**ACTIVITY 1**
Please translate this sentence from the GTO brake thread into Spanish: "The original Budd made rims are strong as heck."
**ACTIVITY 2**
In the GTO brake thread, what diameter should the rear drums not go beyond when they are cleaned up?

**PASSAGE SHOWN**

+++++

# Little '66 GTO Drum Brake Question



## take5 (Aug 9, 2009)

Provided the drum brake for a '66 GTO can be machined are the front and rear drum brakes interchangeable?
I am installing front disc brakes and will be cleaning up rear drum brakes.
Thanks to one & all.


----------



## geeteeohguy (Feb 2, 2008)

NO. Different drums completely. If you clean up the rear drums, don't go beyond 9.560" in diameter!!! Also, save the original front spindles and drums to keep the integrity of the car.


----------



## take5 (Aug 9, 2009)

THANKS - I'll hang onto the parts you mentioned for maintaining overall integrity of car.

On another question I would like to get your input.
The original Rally I wheels are on the '66 GTO & prior to this restoration project a cheap set of steel belt radials were installed. Probably no surprise to you but I have learned that these original factory Rally I wheels can't handle steel belt radials. I am replacing these original Rally I wheels with replacements from Year One that look like the original Rally I & can handle radial tire.
Of the 4 original Factory Rally I wheels 1 (one) is cracked.
Should I junk the 1 cracked wheel & keep the other 3 or keep all 4?
Thanks again -


----------



## geeteeohguy (Feb 2, 2008)

Absolutely bunk about the radials. I've been running big, meaty performance radials on my Rally 1 rims since 1988. No problems. The original Budd made rims are strong as heck. I HAVE had problems with reproduction ralley one rims that have excessive run-out, wobble problems, etc. I would get one rim to replace the cracked one, refinish the remaining three, and go from there. NOTE: you may have to use two '67 style rally one repo's for the front disc brakes. I am about 99% certain that stock, '66 vintage rally one's will hit the brake caliper and not work. They were pretty much a 'drum brake only" wheel for the first 2 years.


----------

+++++

**RECORDS**
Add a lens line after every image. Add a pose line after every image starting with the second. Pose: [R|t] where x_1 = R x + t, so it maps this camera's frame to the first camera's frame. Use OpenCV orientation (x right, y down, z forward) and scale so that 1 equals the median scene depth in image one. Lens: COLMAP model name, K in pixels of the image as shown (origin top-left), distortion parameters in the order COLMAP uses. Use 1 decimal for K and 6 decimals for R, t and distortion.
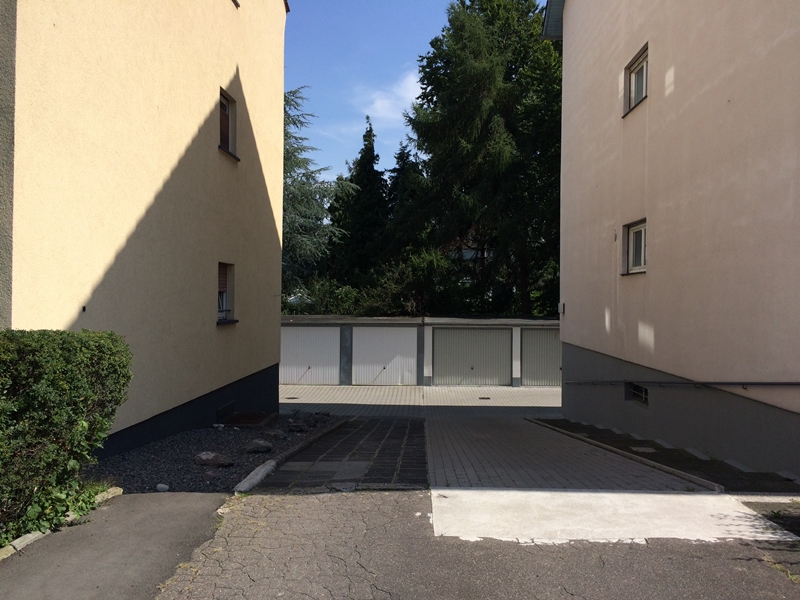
lens RADIAL K [[689.2, 0, 400.4], [0, 689.2, 295.2], [0, 0, 1]] dist [0.092843, -0.125319]
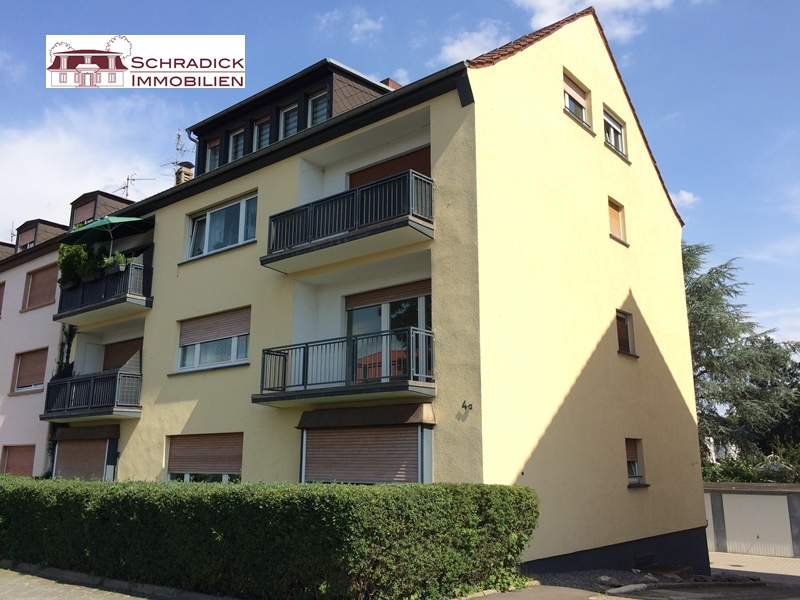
lens RADIAL K [[689.2, 0, 400.4], [0, 689.2, 295.2], [0, 0, 1]] dist [0.092843, -0.125319]
pose [[0.792976, -0.148722, -0.590823, 0.214343], [0.007729, 0.972126, -0.234330, -0.004726], [0.609204, 0.181252, 0.772022, -0.319992]]
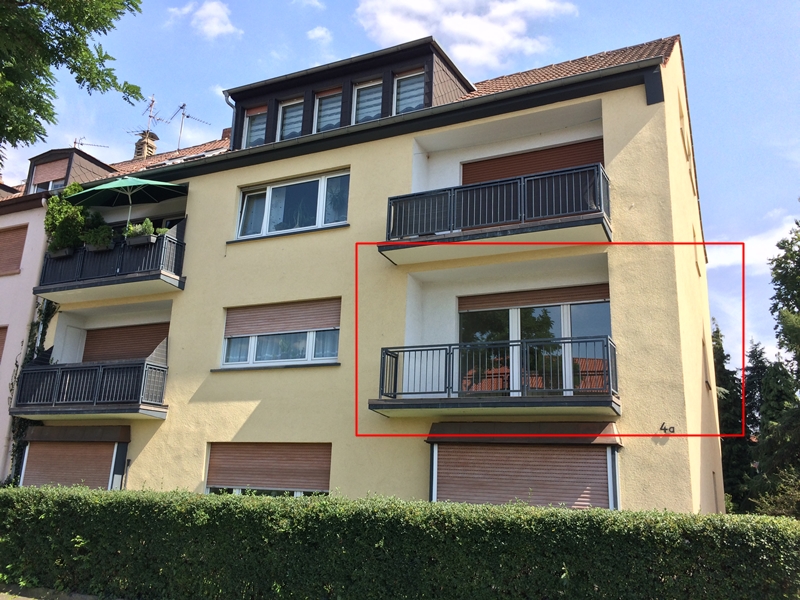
lens RADIAL K [[689.2, 0, 400.4], [0, 689.2, 295.2], [0, 0, 1]] dist [0.092843, -0.125319]
pose [[0.914956, -0.081391, -0.395262, -0.266820], [-0.030806, 0.962506, -0.269506, 0.005997], [0.402377, 0.258763, 0.878143, -0.442856]]
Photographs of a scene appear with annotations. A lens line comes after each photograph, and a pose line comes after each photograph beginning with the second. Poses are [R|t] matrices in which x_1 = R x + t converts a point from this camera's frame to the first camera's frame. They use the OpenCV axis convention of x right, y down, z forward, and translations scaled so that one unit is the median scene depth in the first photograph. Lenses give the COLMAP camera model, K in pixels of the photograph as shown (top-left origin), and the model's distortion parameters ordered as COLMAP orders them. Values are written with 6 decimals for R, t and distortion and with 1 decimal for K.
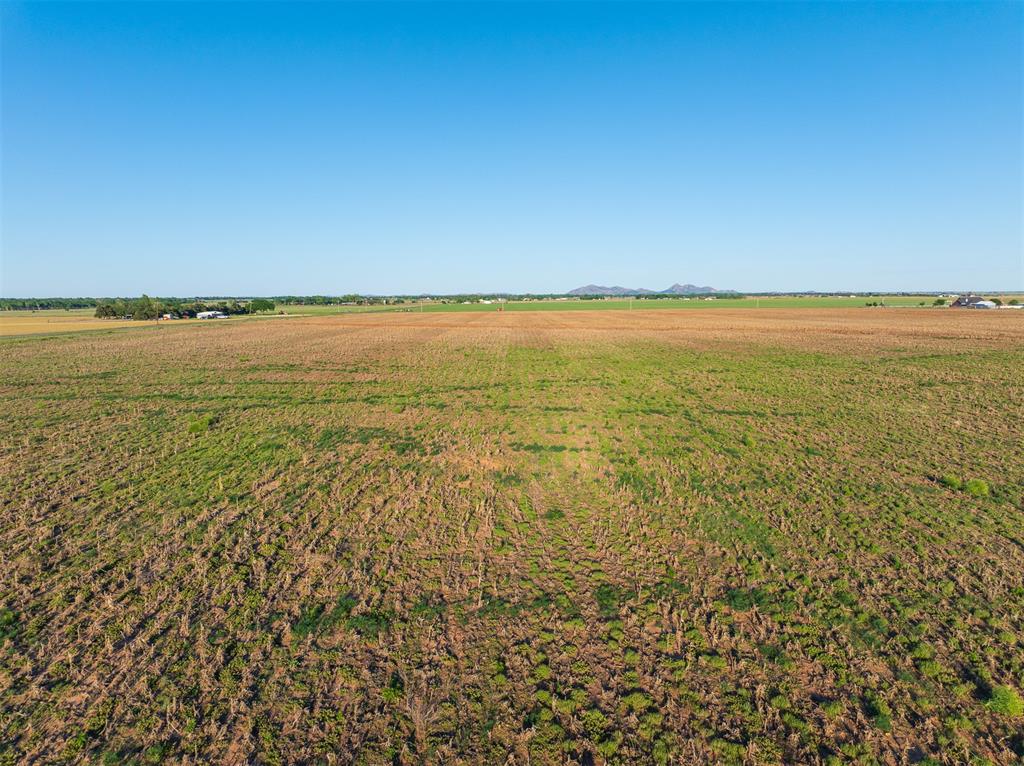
lens RADIAL K [[719.3, 0, 516.1], [0, 719.3, 373.2], [0, 0, 1]] dist [-0.036011, -0.005594]
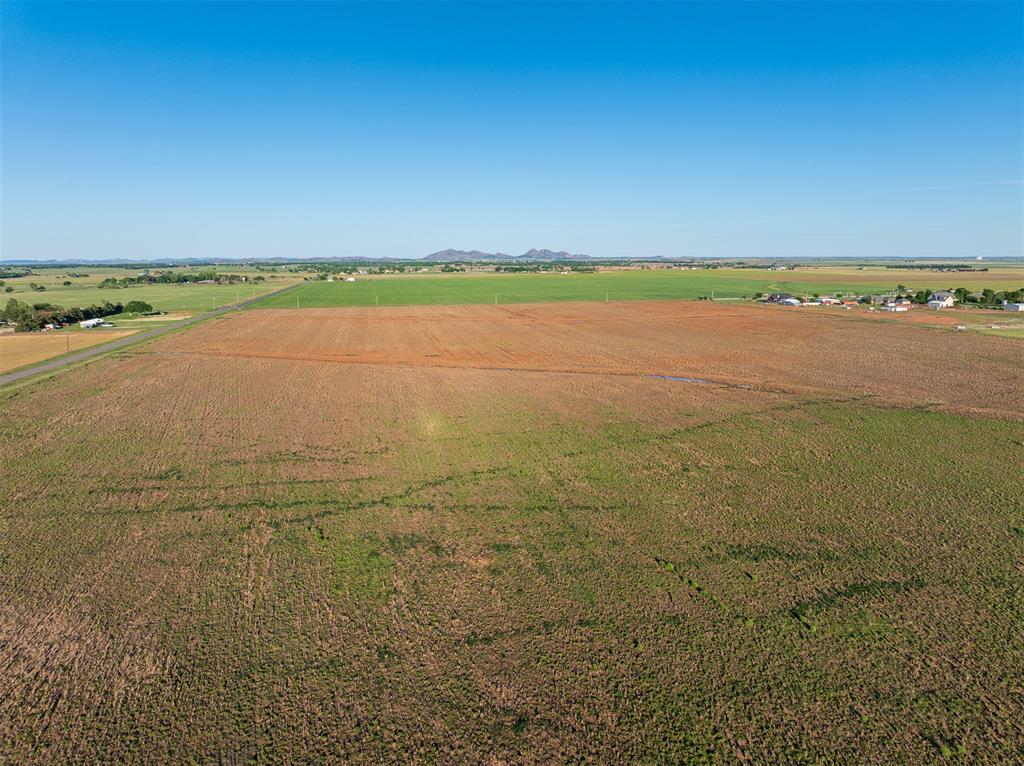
lens RADIAL K [[719.3, 0, 515.4], [0, 719.3, 372.5], [0, 0, 1]] dist [-0.036011, -0.005594]
pose [[0.981174, -0.025419, 0.191444, -0.033300], [0.015837, 0.998552, 0.051417, -0.055756], [-0.192474, -0.047417, 0.980156, -0.117807]]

+++++

**SOLUTION 1**
Los rines originales fabricados por Budd son sumamente resistentes.

**SOLUTION 2**
9.560" in diameter.